• **Data to examine**:
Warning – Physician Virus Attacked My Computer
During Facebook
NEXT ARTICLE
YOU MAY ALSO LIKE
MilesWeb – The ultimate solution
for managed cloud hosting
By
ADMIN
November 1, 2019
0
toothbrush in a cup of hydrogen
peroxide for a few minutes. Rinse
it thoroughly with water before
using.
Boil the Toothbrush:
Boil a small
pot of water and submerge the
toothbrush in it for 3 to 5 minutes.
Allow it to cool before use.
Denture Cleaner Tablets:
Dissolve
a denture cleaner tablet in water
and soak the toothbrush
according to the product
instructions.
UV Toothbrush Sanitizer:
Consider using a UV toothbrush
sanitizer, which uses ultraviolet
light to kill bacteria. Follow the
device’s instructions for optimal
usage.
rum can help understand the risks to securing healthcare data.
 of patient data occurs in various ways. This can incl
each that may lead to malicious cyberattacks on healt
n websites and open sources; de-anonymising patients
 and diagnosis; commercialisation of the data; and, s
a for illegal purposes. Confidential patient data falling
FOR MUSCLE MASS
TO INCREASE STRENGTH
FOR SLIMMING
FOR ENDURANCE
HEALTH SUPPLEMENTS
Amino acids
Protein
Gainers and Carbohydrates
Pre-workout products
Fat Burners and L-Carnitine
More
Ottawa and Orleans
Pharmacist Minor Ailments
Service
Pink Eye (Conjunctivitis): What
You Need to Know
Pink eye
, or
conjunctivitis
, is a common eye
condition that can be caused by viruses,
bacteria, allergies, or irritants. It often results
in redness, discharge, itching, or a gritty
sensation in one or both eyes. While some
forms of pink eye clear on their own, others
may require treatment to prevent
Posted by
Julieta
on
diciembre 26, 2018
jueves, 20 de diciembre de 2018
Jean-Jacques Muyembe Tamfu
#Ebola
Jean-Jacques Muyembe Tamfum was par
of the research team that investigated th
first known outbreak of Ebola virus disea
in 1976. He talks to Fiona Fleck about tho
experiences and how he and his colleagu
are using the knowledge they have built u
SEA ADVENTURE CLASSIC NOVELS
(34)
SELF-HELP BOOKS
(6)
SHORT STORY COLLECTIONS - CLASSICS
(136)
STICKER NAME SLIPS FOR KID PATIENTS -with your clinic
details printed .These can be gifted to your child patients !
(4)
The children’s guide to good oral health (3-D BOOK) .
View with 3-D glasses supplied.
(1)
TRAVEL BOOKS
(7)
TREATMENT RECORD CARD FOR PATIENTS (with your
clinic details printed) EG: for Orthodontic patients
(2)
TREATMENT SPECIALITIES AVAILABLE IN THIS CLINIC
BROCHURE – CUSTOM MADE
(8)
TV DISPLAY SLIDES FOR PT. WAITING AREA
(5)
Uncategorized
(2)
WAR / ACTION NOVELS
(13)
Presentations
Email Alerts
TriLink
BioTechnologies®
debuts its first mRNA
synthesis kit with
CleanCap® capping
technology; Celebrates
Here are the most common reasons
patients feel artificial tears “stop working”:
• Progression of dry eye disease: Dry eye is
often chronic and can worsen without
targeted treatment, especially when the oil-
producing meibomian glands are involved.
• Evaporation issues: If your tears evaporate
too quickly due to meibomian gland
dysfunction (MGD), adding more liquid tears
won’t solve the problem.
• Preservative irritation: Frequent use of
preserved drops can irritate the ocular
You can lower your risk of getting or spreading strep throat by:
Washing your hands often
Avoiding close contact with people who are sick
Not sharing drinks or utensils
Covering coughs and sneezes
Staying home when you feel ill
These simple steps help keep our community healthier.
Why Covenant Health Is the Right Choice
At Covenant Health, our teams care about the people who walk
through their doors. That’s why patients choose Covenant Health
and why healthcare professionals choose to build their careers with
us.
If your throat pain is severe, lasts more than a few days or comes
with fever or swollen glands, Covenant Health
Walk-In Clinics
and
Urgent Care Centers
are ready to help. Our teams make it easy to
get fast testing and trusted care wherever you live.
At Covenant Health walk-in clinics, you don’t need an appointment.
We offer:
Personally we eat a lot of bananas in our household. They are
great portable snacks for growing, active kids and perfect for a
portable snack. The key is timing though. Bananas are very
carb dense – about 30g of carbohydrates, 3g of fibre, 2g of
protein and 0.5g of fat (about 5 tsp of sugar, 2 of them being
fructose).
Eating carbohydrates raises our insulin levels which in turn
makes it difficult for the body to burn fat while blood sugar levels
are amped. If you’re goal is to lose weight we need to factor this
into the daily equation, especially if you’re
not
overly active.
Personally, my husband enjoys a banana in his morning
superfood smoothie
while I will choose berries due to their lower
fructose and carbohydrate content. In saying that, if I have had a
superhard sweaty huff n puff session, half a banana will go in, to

• **What to do**:
Show all lines from the entries that hold "Ebola".

• **Response to this task**:
#Ebola
first known outbreak of Ebola virus disea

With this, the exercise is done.